Government policy can influence how this all shakes out. Policy can shape whether car ownership gets a second wind from millennials and Gen Z and could also affect the types of vehicles they buy.
Better active and public transit options would surely help entice people away from car dealerships. A lot of people (myself included) have been scared away from public transit by COVID-19, and it could take a long time to rebuild confidence in transit. Increasing health and safety measures, staggering work hours, and maintaining existing social-distancing rules would help lure us back. At the same time, wider and safer streets for cyclists and pedestrians are triggering a shift away from cars in some cities. The spike in global bike sales is telling. Building up active and public transit are both worthwhile priorities with a long list of health and environmental benefits.

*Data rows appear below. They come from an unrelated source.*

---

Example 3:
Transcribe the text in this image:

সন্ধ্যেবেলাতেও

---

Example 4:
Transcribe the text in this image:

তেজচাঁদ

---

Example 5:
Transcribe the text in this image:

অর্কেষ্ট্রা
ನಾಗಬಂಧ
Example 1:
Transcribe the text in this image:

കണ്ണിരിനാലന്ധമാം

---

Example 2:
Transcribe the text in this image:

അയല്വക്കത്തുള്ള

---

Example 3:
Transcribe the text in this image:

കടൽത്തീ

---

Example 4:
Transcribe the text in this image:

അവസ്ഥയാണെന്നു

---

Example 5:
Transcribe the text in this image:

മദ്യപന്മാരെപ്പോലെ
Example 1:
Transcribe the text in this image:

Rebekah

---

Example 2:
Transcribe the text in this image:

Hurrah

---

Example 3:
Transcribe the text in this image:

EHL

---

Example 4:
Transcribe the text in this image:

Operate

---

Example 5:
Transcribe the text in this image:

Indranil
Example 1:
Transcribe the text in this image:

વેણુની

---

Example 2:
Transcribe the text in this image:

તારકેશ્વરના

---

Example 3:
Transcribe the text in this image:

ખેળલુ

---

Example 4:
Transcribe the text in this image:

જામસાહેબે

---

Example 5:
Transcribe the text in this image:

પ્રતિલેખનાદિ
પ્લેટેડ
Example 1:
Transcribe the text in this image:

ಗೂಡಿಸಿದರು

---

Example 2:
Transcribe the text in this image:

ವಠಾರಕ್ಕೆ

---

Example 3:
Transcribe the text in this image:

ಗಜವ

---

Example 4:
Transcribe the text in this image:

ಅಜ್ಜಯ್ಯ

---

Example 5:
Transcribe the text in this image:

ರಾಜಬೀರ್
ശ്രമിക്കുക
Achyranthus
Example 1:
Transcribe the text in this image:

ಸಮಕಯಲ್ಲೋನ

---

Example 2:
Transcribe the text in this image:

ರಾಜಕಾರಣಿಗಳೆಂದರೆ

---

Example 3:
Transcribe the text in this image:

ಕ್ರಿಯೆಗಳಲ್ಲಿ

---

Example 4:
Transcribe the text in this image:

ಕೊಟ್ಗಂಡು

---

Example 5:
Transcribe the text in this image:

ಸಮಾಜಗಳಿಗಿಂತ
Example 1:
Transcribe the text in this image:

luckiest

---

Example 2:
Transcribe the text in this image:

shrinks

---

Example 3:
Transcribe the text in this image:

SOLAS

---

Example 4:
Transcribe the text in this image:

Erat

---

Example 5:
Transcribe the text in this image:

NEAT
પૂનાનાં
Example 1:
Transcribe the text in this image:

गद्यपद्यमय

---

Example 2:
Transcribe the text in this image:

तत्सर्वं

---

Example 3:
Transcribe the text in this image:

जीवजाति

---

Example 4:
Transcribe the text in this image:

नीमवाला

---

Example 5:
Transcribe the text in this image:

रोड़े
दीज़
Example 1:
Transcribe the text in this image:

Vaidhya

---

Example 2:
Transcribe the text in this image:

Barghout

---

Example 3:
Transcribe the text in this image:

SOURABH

For those still considering buying a car, policy choices can steer them in a direction that makes our transportation systems cleaner. Bigger and more targeted rebates for electric vehicles would certainly tempt people like myself to buy electric, but I also know these rebates can be a costly way to drive behavioural change. Better charging infrastructure and higher fuel prices would also help tip the scales. So too would a higher price on carbon, particularly if oil prices remain low. Government support for new research and development could help indirectly by driving down technology costs.
Slowing my roll
Like any big purchase, my partner and I are taking this one slow. It’ll be another six months or so before we make our decision, and a lot could happen between now and then that push us in either direction. We want a better sense of whether current conditions reflect a “new normal.”
Whatever we personally decide to do, there’s no question that COVID-19 could reshape transportation systems and have lasting effects. And not necessarily for the better, if people avoid transit and start buying cars for the first time. As governments start sizing up their economic recovery plans, they should think about an entire cohort of car-less people being tempted by four wheels on the open road.